More than 100 teenage girls who had been identified for circumcision in Mt Elgon have been saved by Maendeleo Ya Wanawake officials.
The girls, who were set to face the knife in Kamuneru location are now being counselled at a secondary school.
Mt Elgon District Maendeleo ya Wanawake chairperson Jennifer Mbatian said some of the girls were traumatised as they had undergone preparations for the rite.
“Some were threatened with death if they tried to escape,” she said.
“We counsel and teach them of the dangers associated with the practice,” she said.
She said some of the rescued girls had been disowned by their parents.
The girls, aged between nine to 12 years, narrated how they escaped and the repercussions.
“We will never be allowed back into our families,” one said.
Some of the girls, who are waiting for their KCPE examination results, are afraid their education will be cut short as they would be married off after they healed.
One of the girls said her mother took her to her grandmother’s home for the ritual.
“They said if I did not do it, I would never get married as no man would want me,” she said.
She was also told that education was not meant for women as they are supposed to get married and take care of their husbands.
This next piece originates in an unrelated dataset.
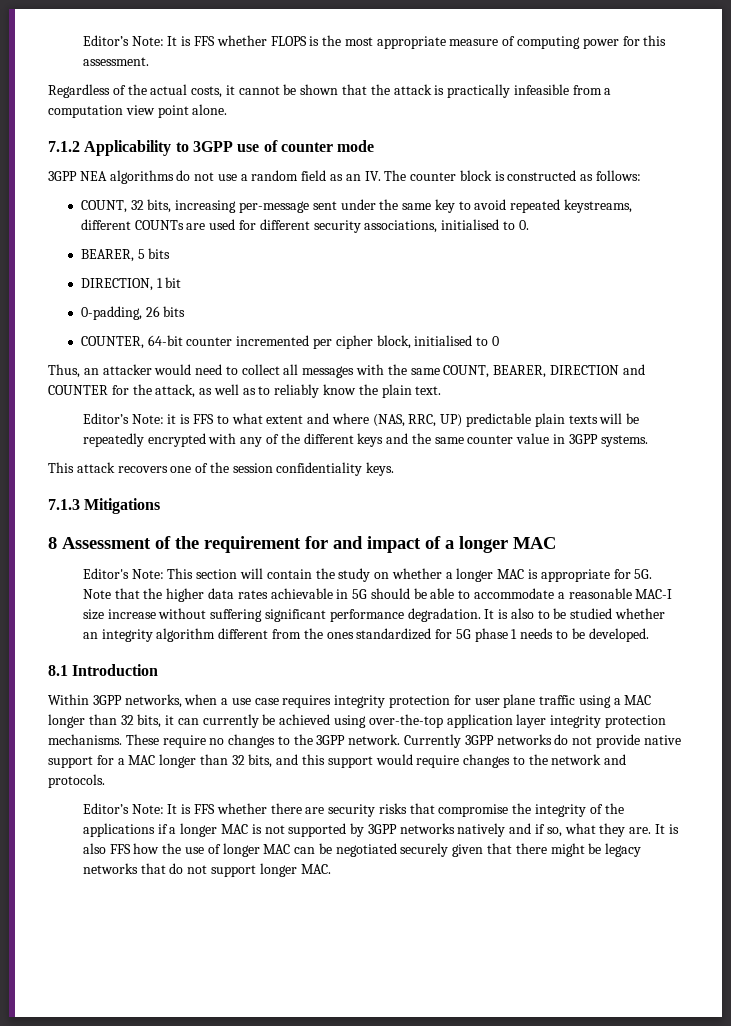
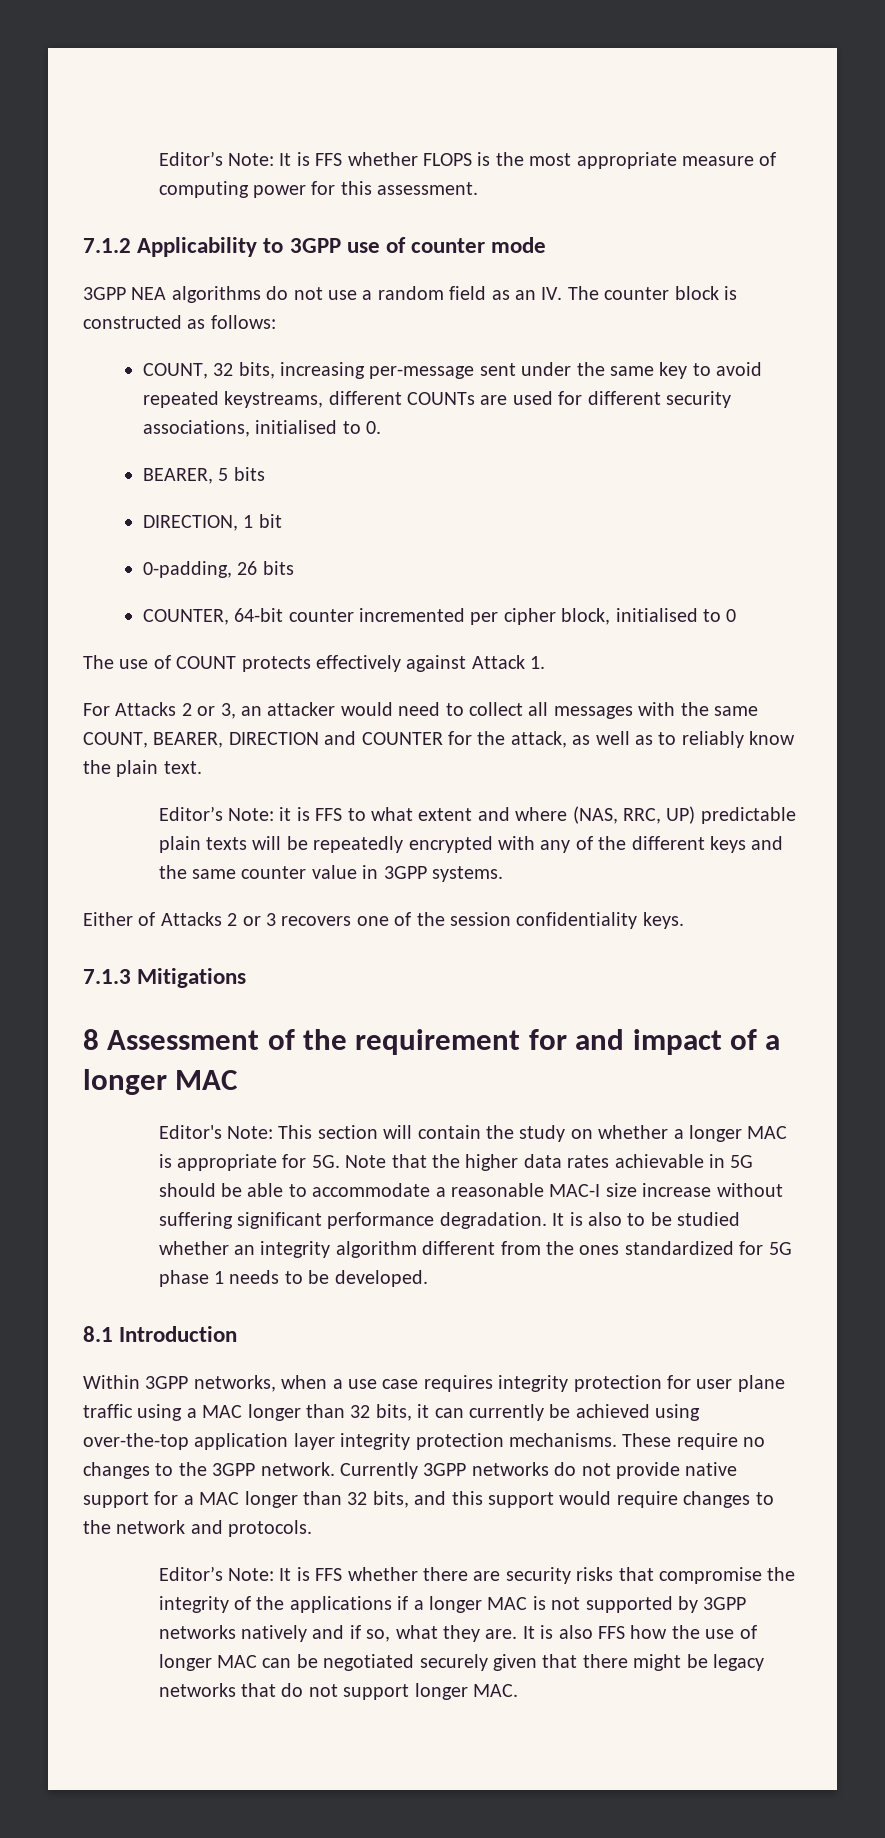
[48,84,612,98] [48,104,228,118] // Regardless of the actual costs, it cannot be shown that the attack is practically infeasible from a computation view point alone. -> (479, 188) none
[48,364,80,378] Thus, -> [83,655,546,672] [83,702,236,719] The use of COUNT protects effectively against Attack 1. // For Attacks 2 or 3,
[48,462,115,473] This attack -> [83,912,276,926] Either of Attacks 2 or 3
Mrs Mbatian said they were worried about where to take the girls after training and urged to the government to set up a rescue centre in Mt Elgon.
She also appealed to the Sabaot community to abandon the culture. “Female genital mutilation is a monster destroying the destiny of the girl child,” she said.
In Marakwet, 150 girls aged 11 to 15 have undergone an alternative rite of passage.
Marakwet Girls and Women Project coordinator Mary Hilda Kiplagat said girls were educated on womanhood issues.
“Many people believe that the rite transforms girls to women, but that is outdated,” she said.
Ms Kiplagat said it was sad that 200 girls, including two married women, had been circumcised.